Giesecke & Devrient stopped printing Zimbabwean banknotes in 2008 after an "official request" from the German government. The company said in a statement at the time that its decision was "a reaction to the political tension in Zimbabwe, which is mounting significantly rather than easing as expected, and takes account of the critical evaluation by the international community, German government and general public."
It would appear the company has re-opened its Zimbabwe account.
The state-run Sunday Mail newspaper reported last week that the Reserve Bank of Zimbabwe has approved the introduction of Z$10 and Z$20 banknotes worth close to Z$600 million "to increase physical money supply and curb cash shortages."
Currently, the RBZ says Z$1.4 billion in cash is circulating, and the higher denominated notes will increase this to about Z$2 billion.
Zimbabwe has Z$2 and Z$5 notes, and Z$1 and Z$2 coins, in circulation which make cash transactions cumbersome, with small transactions now requiring the carrying of huge wads of notes due to inflation which jumped to 676.39 percent year-on-year in March.
Cash shortages have triggered long queues at banks and a thriving illegal forex market where premiums of up to 40 percent are charged to convert money held in the bank into cash.
In addition, cash shortages have led to the creation of a multi-tier pricing system, where prices of a single product differ depending on the customer's mode of payment.
Eddie Cross, a member of the RBZ's Monetary Policy Committee, said banks will be required to exchange their electronic balances for physical cash to ensure that no new money is created.
"We're moving cautiously because we don't want to disturb the monetary balance and we're insisting that banks pay for the currency when they draw it so that there's no money creation," Cross said.
"We're now taking steps to start implementing that. We started in September last year when we had about Z$500 million worth of notes in circulation and now we have between Z$1.3 billion and Z$1.4 billion notes. This will take it up to Z$2 billion. Our target is Z$3 billion, which amounts to about 10 percent of our money supply."
Zimbabwe is grappling with its worst economic crisis in a decade, marked by shortages of foreign exchange, medicines and cash as frustration over President Emmerson Mnangagwa's government grows.
Zimbabwe reintroduced its currency, the Zimbabwe dollar, last June, ending a decade of dollarisation. But with no foreign or gold reserves to back it up, its value has plunged while inflation has soared as Zimbabweans fear a return to the 2008 hyperinflation period which forced the country to abandon the Zimbabwe dollar.
Finance minister Mthuli Ncube, in the letter to the International Monetary Fund dated April 2, warned that the country is headed for a health and economic "catastrophe" from the coronavirus pandemic because its debt arrears mean it cannot access foreign lenders.

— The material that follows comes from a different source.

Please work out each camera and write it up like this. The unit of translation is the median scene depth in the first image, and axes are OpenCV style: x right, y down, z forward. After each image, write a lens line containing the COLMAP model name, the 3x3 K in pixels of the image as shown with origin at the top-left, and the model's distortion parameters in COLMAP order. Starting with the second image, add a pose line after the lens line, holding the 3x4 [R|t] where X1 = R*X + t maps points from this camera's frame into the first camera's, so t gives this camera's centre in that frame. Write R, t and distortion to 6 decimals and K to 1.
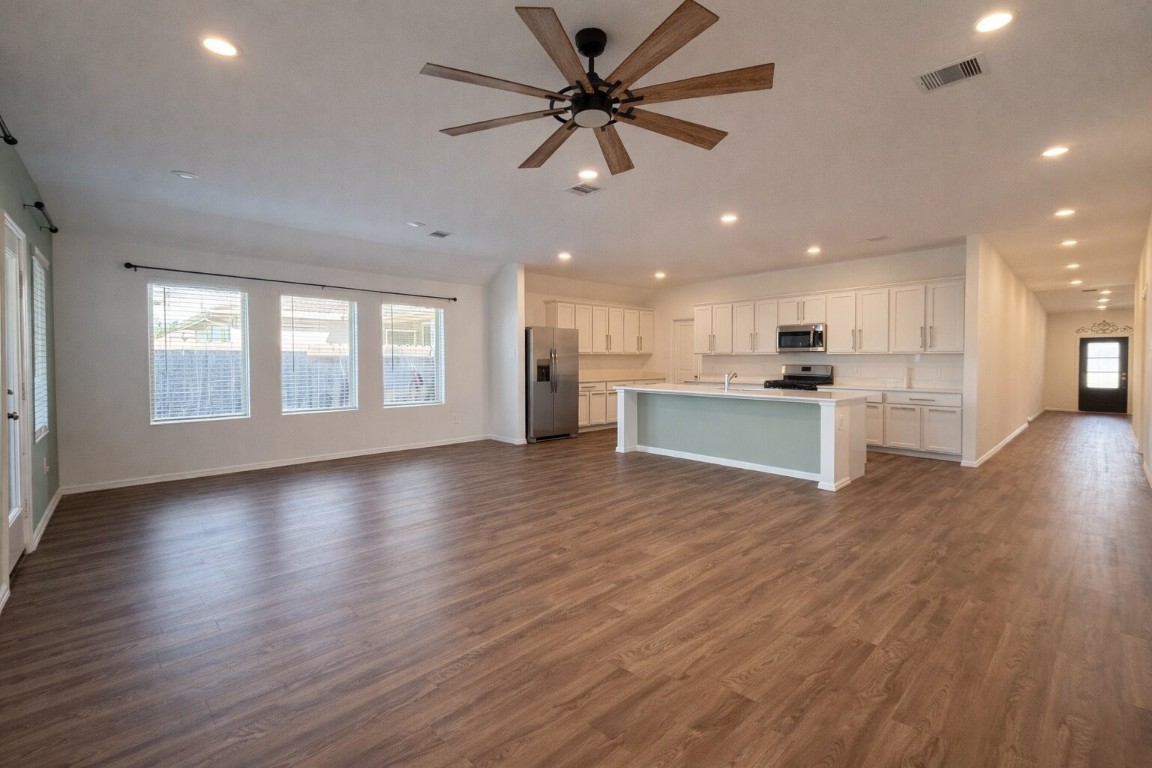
lens RADIAL K [[480.5, 0, 580.7], [0, 480.5, 376.8], [0, 0, 1]] dist [0.026269, 0.000016]
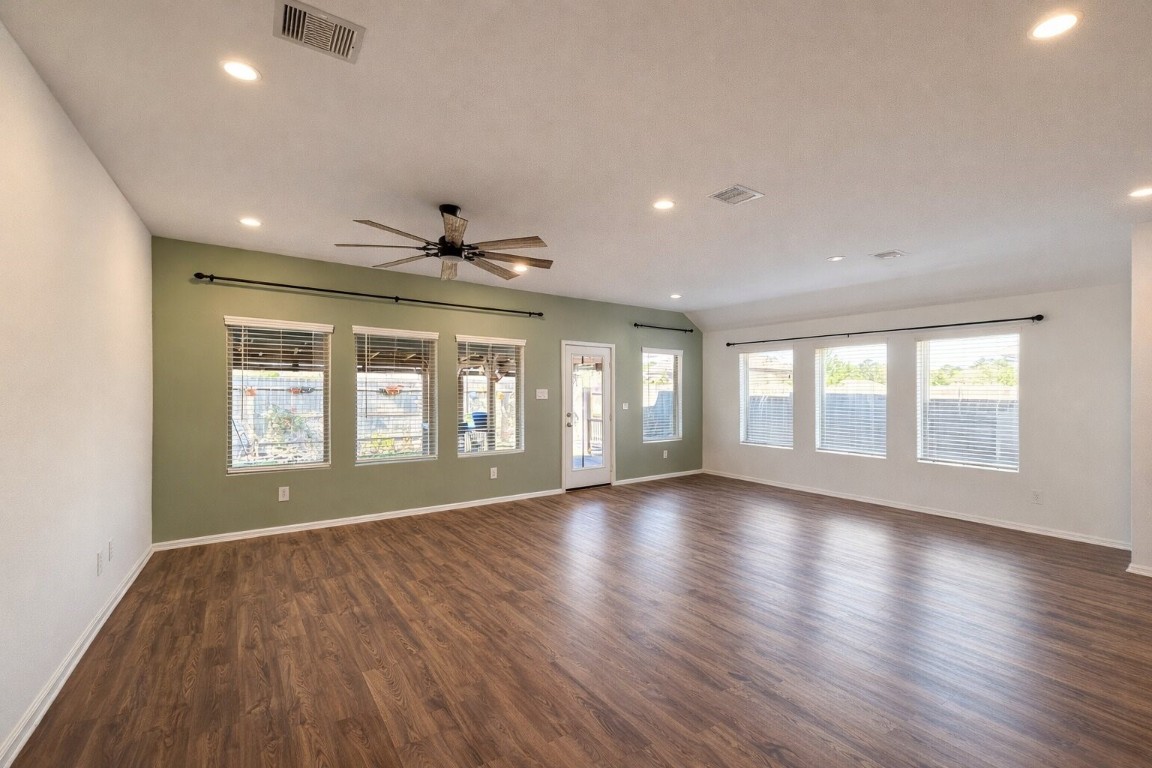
lens RADIAL K [[480.5, 0, 580.7], [0, 480.5, 376.8], [0, 0, 1]] dist [0.026269, 0.000016]
pose [[-0.130317, -0.017898, -0.991311, 0.598227], [-0.029807, 0.999456, -0.014127, -0.064393], [0.991024, 0.027707, -0.130779, 0.586549]]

Lenders like the International Monetary Fund and World Bank stopped lending to Zimbabwe in 1999 after the country defaulted on its debt repayments.
That has led the government to resort to domestic borrowing and money-printing to finance the budget deficit, pushing inflation to the second highest in the world.

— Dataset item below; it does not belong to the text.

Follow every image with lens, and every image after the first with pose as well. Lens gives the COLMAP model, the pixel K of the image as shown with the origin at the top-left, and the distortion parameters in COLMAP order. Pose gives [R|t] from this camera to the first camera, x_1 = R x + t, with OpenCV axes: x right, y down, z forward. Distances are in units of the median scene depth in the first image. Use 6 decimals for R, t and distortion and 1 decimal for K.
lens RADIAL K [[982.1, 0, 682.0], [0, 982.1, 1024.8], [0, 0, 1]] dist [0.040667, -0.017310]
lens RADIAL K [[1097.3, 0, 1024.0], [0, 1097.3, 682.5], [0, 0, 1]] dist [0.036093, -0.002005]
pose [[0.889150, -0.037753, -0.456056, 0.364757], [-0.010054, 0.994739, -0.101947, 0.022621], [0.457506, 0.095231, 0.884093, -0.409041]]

Two weeks ago, Mnangagwa promised a US$720 million stimulus package for distressed companies, but did not say where the money would come from.
Ncube said cumulatively, Zimbabwe's economy could contract by between 15 percent and 20 percent during 2019 and 2020, warning that this is a "massive contraction with very serious social consequences."

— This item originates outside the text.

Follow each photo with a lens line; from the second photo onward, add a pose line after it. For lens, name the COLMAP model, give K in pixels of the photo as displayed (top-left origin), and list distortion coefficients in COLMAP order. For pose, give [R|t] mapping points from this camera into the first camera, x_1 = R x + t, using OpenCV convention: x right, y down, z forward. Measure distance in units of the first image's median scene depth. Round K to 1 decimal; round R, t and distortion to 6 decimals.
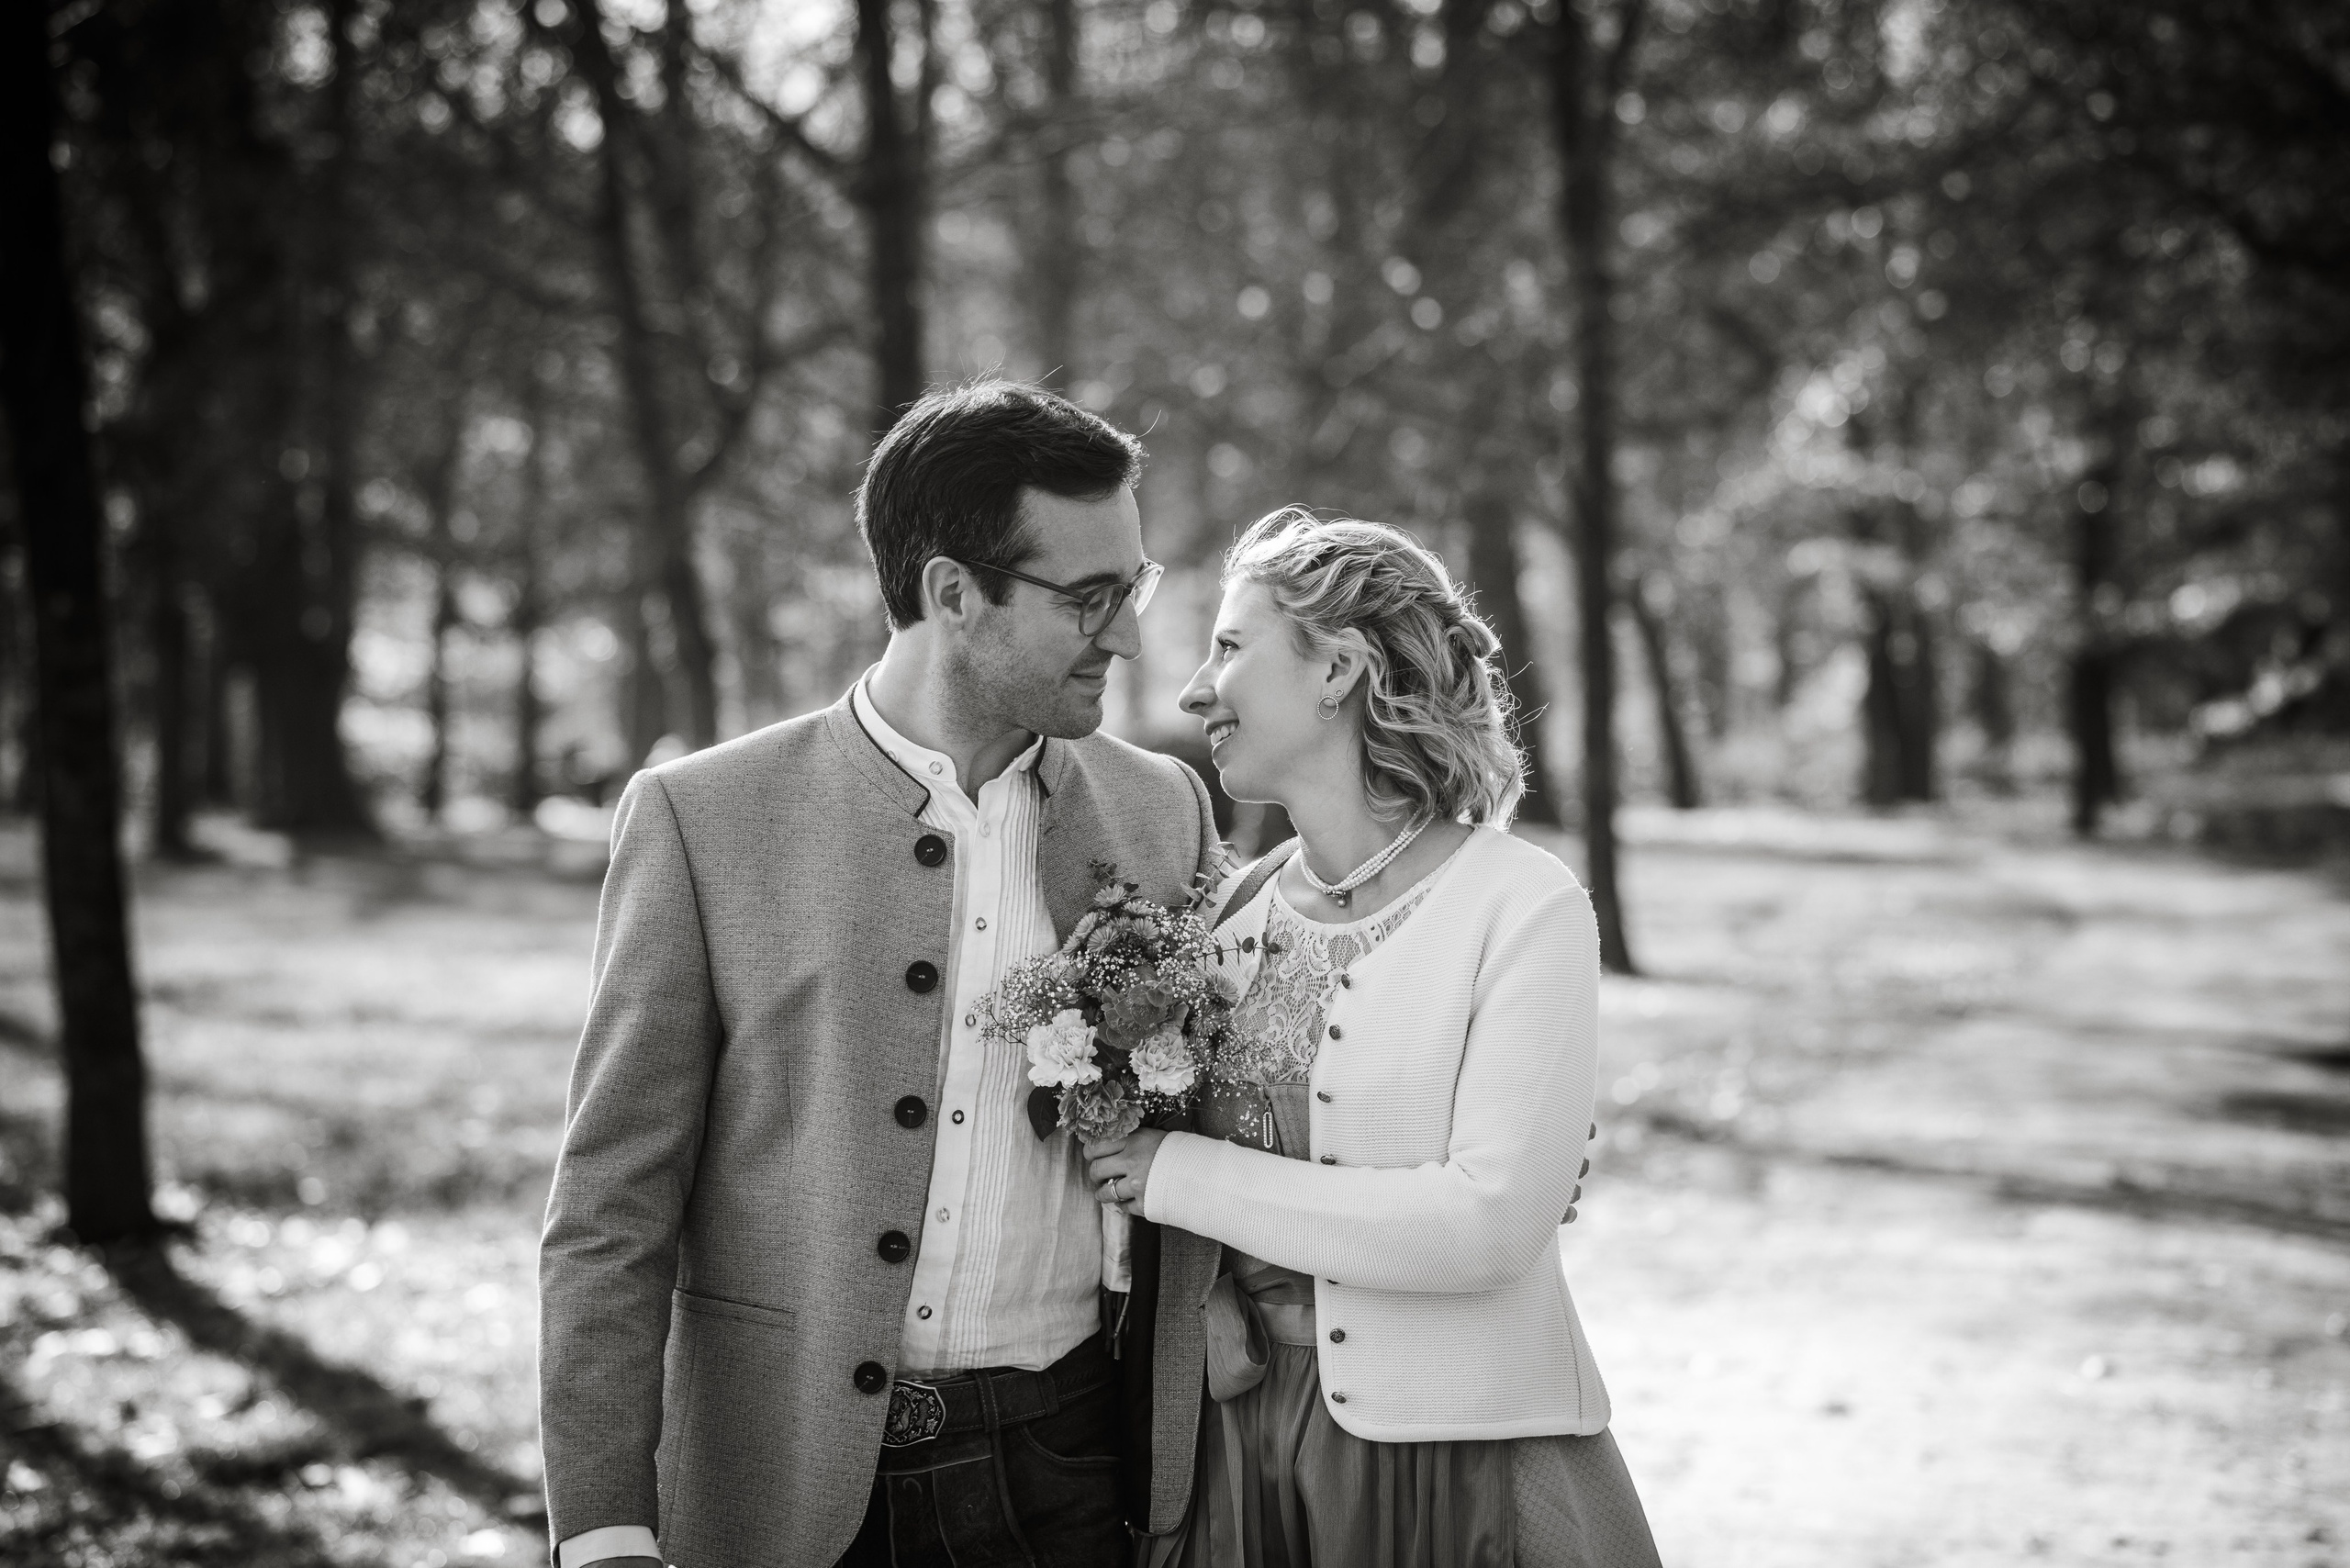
lens RADIAL K [[10848.1, 0, 1175.0], [0, 10848.1, 784.0], [0, 0, 1]] dist [3.039222, 1.443329]
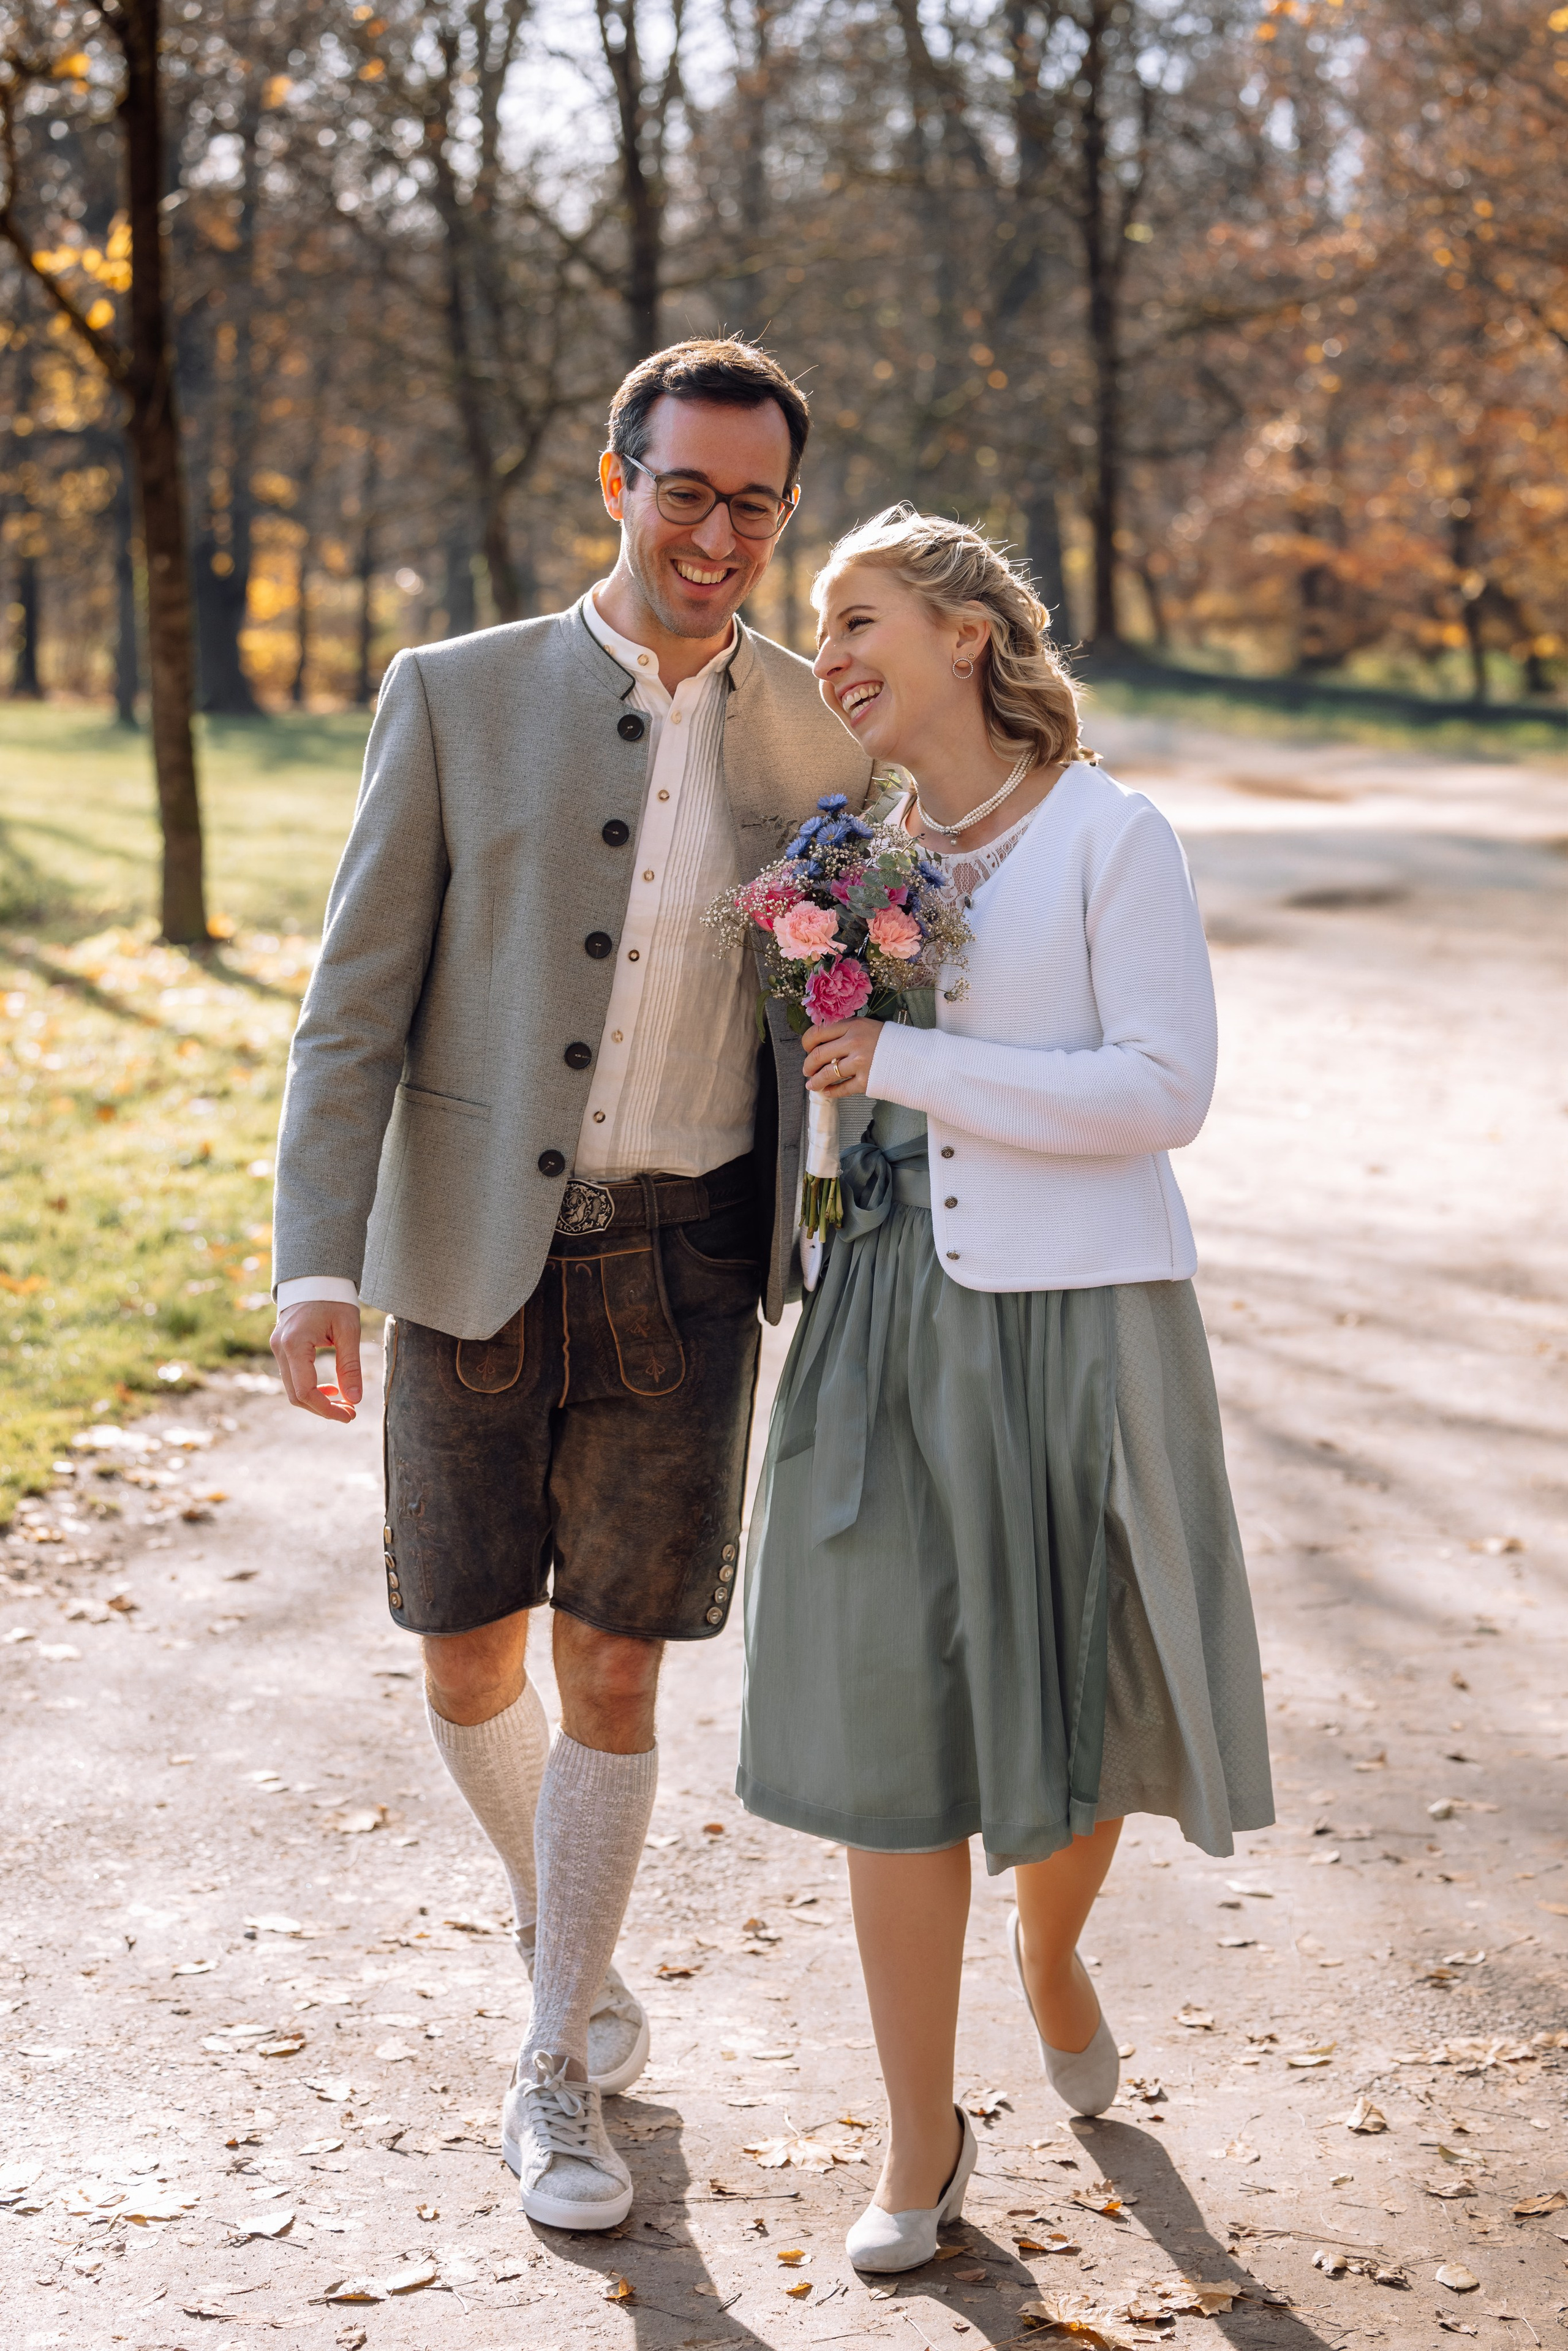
lens RADIAL K [[4757.2, 0, 784.0], [0, 4757.2, 1175.5], [0, 0, 1]] dist [-0.306691, 0.240603]
pose [[0.999559, 0.029574, -0.002580, -0.001347], [-0.029183, 0.994828, 0.097292, 0.003560], [0.005444, -0.097174, 0.995253, 0.378757]]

Former finance minister Tendai Biti last week claimed Zimbabwe was so broke it was failing to pay its workers, and was creating fictitious money.
"The regime is broke and broke in absolute terms. The coffers are empty and they are generating salaries through the RTGS ponzi scheme. To date, Treasury has not disbursed social protection payments to the ministry of social services. Tobacco sales have had a poor start and donors are not coming on board," the MDC Alliance deputy president said.